• [CONSIGNE 1]
Dans la discussion sur l'icône de la partition Windows, quel nom porte pour l'instant le disque dont parle ASPEN ?
• [CONSIGNE 2]
D'après la discussion sur l'icône de la partition Windows, pourquoi suffit-il de renommer le disque depuis Windows ? Répondez en une à trois phrases.
• [CONSIGNE 3]
Reprenez la discussion sur l'icône de la partition Windows à la suite de son dernier message.

• [TEXTE FOURNI]
# Changer icone de la partition Windows



## Stepharma (9 Juillet 2006)

Bonjour

Je suis sur Macbook Pro et j'utilise Bootcamp (dc partition NTFS) 
Je change manuellement qq icones d'appli ou de matériel avec la technique du copier-coller des icones, mais ca ne marche pas pour l'icone de la partition Windows

Est-ce que ca fait partie des fichiers systemes ou est-ce du au fait de ne pas pouvoir ecire sur la partition NTFS?

Est-ce que vous auriez une solution ou dois-je utiliser un logiciel du style candybar

Merci d'avance

Stepharma


----------



## ASPEN (29 Juillet 2006)

Je relance le fil...

Idem pour l'icône, mais j'aimerais surtout changer le nom du disque qui s'appelle pour l'instant "untitled"  

Une fois installé, c'est verrouillé définitif ou bien y'a un moyen de changer ?


----------



## actarus35 (30 Juillet 2006)

salut,

pour ce qui est du nom, il faut le changer quand tu est sur windows et ca le change automatiquement sur le bureau de Tiger.
Par contre je n'est pas encore trouvé pour changer l'icone...

• [CONTENU DES DONNÉES]
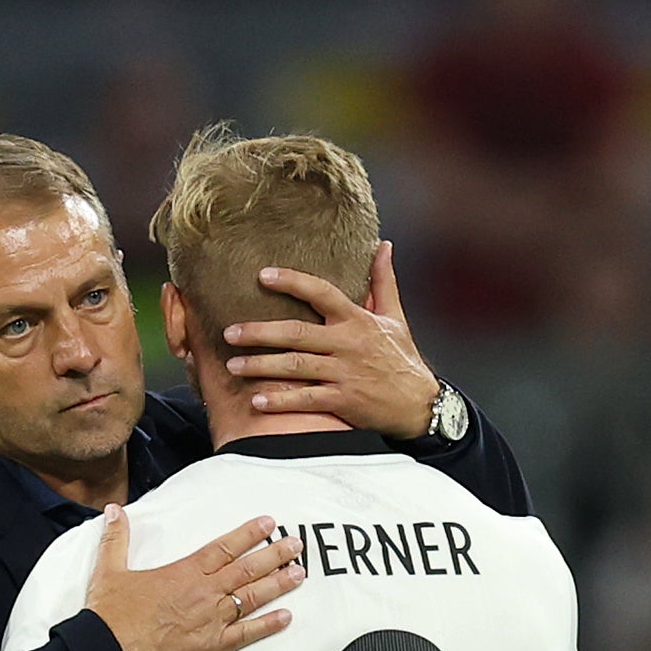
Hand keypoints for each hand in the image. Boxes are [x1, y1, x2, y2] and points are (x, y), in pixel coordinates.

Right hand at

• [ZONE DE RÉPONSE 1]
Le disque s'appelle « untitled ».

• [ZONE DE RÉPONSE 2]
Selon actarus35, le nom changé sous Windows se met à jour automatiquement sur le bureau de Tiger. Il n'y a donc rien d'autre à faire côté Mac.

• [ZONE DE RÉPONSE 3]
Je cherche...

Chao


----------



## AuGie (31 Juillet 2006)

Quand tu es sous Windows, il faut que tu appliques les modes de customisations " Windows".

Le mieux est de chercher sur des sites commes http://www.customxp.net


----------



## Original-VLM (31 Juillet 2006)

AuGie a dit:
			
		

> Quand tu es sous Windows, il faut que tu appliques les modes de customisations " Windows".
> 
> Le mieux est de chercher sur des sites commes http://www.customxp.net



Exact.

Si tu changes l'icone de la partition Windows sous Mac OS, tu ne la verras que sous Mac OS.

Pour la voir sous Windows, et accessoirement au niveau du MultiBoot pour le choix du système, il te faut la changer via Windows.

www.interfacelift.com met a dispo des icones Mac / Windows, tu trouveras sans doute ton bonheur dessus.

Pour ce qui est de la technique, Google est ton ami (les sites de customs Windows, c'est pas ça qui manque, et les thèmes Mac OS non plus d'ailleurs )


----------



## ASPEN (1 Août 2006)

Merci pour les réponses...

J'ai déjà pu changer le nom. Je regarde pour changer l'icone... mais ça m'a l'air bien compliqué sous win...sympa pour les pistes


----------



## Stepharma (1 Août 2006)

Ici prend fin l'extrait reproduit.